■ Activity 1: Pull out the passage on agency and reward prediction errors and reproduce it in full, word for word.

For each participant, agency was manipulated by randomly assigning half of the trials (N = 42) to the agency condition and the other half of the trials (N = 42) to the nonagency condition (see Fig. 1b).

RPE magnitudes were parametrically modulated by a priori determining the number of options (one, two, or four options) as well as the reward (reward/no reward) on each trial. By doing so, an RPE for each cell of the design could be computed (see Fig. 1b). Note that by predetermining reward feedback at each trial, participants did not necessarily learn the real Swahili translations of the Dutch words. For example, if a trial was rewarded, participants received positive feedback irrespective of their choice (but this choice then became their to-be-learned translation of the Dutch word). Participants were debriefed about this manipulation afterward. For rewarded trials, reward outcome was equal to one, whereas reward outcome was equal to zero for unrewarded trials. Reward probability was determined by the number of eligible options (one, two, or four options). RPEs were obtained by subtracting reward probability (which in this case equals reward prediction) from reward outcome.

■ Activity 2: Copy the listing below from its first line through the line containing "right wrist: (667, 1657, -19)", including both of those lines.

■ The records:
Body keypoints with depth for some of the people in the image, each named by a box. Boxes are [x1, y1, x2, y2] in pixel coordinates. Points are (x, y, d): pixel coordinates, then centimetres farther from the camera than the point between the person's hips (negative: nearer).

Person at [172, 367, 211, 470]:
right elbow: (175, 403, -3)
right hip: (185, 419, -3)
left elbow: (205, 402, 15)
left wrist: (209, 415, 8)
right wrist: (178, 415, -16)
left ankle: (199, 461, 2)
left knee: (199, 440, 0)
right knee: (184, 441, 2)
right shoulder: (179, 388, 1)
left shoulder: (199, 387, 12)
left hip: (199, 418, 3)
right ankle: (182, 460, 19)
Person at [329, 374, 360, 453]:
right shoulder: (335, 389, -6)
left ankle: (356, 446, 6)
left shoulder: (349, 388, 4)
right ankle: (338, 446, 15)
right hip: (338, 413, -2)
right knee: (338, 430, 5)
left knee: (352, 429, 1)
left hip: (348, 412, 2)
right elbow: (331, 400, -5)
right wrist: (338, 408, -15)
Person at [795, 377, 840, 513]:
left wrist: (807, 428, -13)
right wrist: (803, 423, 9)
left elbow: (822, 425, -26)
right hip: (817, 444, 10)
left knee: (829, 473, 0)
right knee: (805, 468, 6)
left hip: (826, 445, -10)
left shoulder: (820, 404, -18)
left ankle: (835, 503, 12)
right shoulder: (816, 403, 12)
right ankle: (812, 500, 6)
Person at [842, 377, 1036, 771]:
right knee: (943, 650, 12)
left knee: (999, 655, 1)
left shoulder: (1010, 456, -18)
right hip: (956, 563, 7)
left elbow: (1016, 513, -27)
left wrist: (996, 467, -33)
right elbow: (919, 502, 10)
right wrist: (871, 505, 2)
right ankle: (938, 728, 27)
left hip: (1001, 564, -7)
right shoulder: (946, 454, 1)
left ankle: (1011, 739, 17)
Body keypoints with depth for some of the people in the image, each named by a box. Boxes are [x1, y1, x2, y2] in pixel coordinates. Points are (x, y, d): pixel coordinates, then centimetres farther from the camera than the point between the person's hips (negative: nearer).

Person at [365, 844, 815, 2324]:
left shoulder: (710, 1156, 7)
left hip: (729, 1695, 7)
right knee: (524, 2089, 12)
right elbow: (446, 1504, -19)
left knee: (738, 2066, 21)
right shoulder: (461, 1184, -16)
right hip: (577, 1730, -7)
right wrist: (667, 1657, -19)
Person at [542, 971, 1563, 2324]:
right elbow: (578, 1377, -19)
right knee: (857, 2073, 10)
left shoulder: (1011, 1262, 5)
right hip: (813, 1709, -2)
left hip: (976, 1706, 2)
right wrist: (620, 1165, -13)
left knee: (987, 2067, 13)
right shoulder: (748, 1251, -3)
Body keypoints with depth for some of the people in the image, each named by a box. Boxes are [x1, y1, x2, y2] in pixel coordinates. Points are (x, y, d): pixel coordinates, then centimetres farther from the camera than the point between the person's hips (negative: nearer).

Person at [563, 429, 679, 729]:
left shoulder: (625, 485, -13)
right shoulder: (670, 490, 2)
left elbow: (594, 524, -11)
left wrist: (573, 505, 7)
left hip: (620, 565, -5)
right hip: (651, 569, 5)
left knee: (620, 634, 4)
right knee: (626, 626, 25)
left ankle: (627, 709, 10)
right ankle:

■ Answer space 1:
For each participant, agency was manipulated by randomly assigning half of the trials (N = 42) to the agency condition and the other half of the trials (N = 42) to the nonagency condition (see Fig. 1b).

RPE magnitudes were parametrically modulated by a priori determining the number of options (one, two, or four options) as well as the reward (reward/no reward) on each trial. By doing so, an RPE for each cell of the design could be computed (see Fig. 1b). Note that by predetermining reward feedback at each trial, participants did not necessarily learn the real Swahili translations of the Dutch words. For example, if a trial was rewarded, participants received positive feedback irrespective of their choice (but this choice then became their to-be-learned translation of the Dutch word). Participants were debriefed about this manipulation afterward. For rewarded trials, reward outcome was equal to one, whereas reward outcome was equal to zero for unrewarded trials. Reward probability was determined by the number of eligible options (one, two, or four options). RPEs were obtained by subtracting reward probability (which in this case equals reward prediction) from reward outcome.

■ Answer space 2:
Body keypoints with depth for some of the people in the image, each named by a box. Boxes are [x1, y1, x2, y2] in pixel coordinates. Points are (x, y, d): pixel coordinates, then centimetres farther from the camera than the point between the person's hips (negative: nearer).

Person at [172, 367, 211, 470]:
right elbow: (175, 403, -3)
right hip: (185, 419, -3)
left elbow: (205, 402, 15)
left wrist: (209, 415, 8)
right wrist: (178, 415, -16)
left ankle: (199, 461, 2)
left knee: (199, 440, 0)
right knee: (184, 441, 2)
right shoulder: (179, 388, 1)
left shoulder: (199, 387, 12)
left hip: (199, 418, 3)
right ankle: (182, 460, 19)
Person at [329, 374, 360, 453]:
right shoulder: (335, 389, -6)
left ankle: (356, 446, 6)
left shoulder: (349, 388, 4)
right ankle: (338, 446, 15)
right hip: (338, 413, -2)
right knee: (338, 430, 5)
left knee: (352, 429, 1)
left hip: (348, 412, 2)
right elbow: (331, 400, -5)
right wrist: (338, 408, -15)
Person at [795, 377, 840, 513]:
left wrist: (807, 428, -13)
right wrist: (803, 423, 9)
left elbow: (822, 425, -26)
right hip: (817, 444, 10)
left knee: (829, 473, 0)
right knee: (805, 468, 6)
left hip: (826, 445, -10)
left shoulder: (820, 404, -18)
left ankle: (835, 503, 12)
right shoulder: (816, 403, 12)
right ankle: (812, 500, 6)
Person at [842, 377, 1036, 771]:
right knee: (943, 650, 12)
left knee: (999, 655, 1)
left shoulder: (1010, 456, -18)
right hip: (956, 563, 7)
left elbow: (1016, 513, -27)
left wrist: (996, 467, -33)
right elbow: (919, 502, 10)
right wrist: (871, 505, 2)
right ankle: (938, 728, 27)
left hip: (1001, 564, -7)
right shoulder: (946, 454, 1)
left ankle: (1011, 739, 17)
Body keypoints with depth for some of the people in the image, each named by a box. Boxes are [x1, y1, x2, y2] in pixel coordinates. Points are (x, y, d): pixel coordinates, then centimetres farther from the camera than the point between the person's hips (negative: nearer).

Person at [365, 844, 815, 2324]:
left shoulder: (710, 1156, 7)
left hip: (729, 1695, 7)
right knee: (524, 2089, 12)
right elbow: (446, 1504, -19)
left knee: (738, 2066, 21)
right shoulder: (461, 1184, -16)
right hip: (577, 1730, -7)
right wrist: (667, 1657, -19)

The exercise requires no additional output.